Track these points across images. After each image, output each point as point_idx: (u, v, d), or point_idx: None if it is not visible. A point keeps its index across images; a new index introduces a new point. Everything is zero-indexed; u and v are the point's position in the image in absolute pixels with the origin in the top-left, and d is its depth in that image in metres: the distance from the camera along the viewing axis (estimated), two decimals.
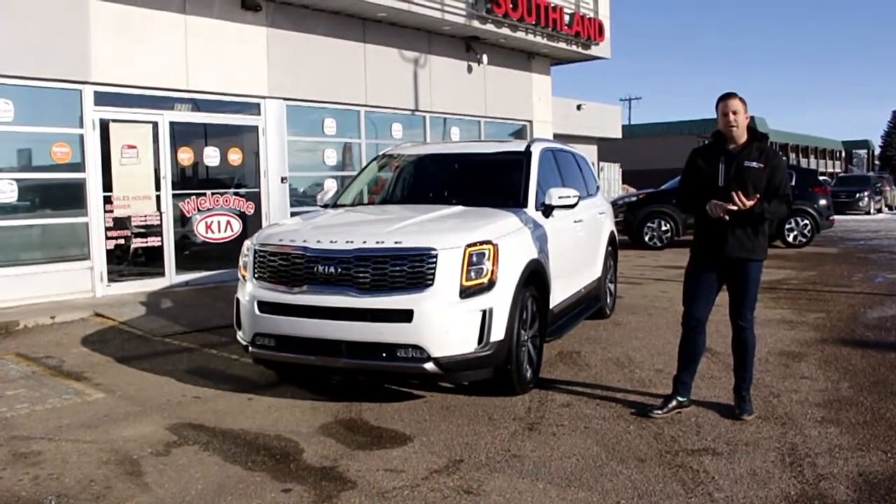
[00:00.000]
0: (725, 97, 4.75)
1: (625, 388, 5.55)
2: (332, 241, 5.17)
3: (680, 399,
===
- [WHAT YOU ARE ASKED TO DO]
Exactly as written, give every entry again, but not the pictures.

- [WRITTEN ANSWER]
Track these points across images. After each image, output each point as point_idx: (u, v, d), or point_idx: None if it is not visible. A point keeps its index across images; a new index introduces a new point. Everything is zero-indexed; u and v are the point's position in the image in absolute pixels with the origin in the top-left, and d is its depth in that image in metres: the distance from the camera along the viewing axis (estimated), two decimals.
[00:00.000]
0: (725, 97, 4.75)
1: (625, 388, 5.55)
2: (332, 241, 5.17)
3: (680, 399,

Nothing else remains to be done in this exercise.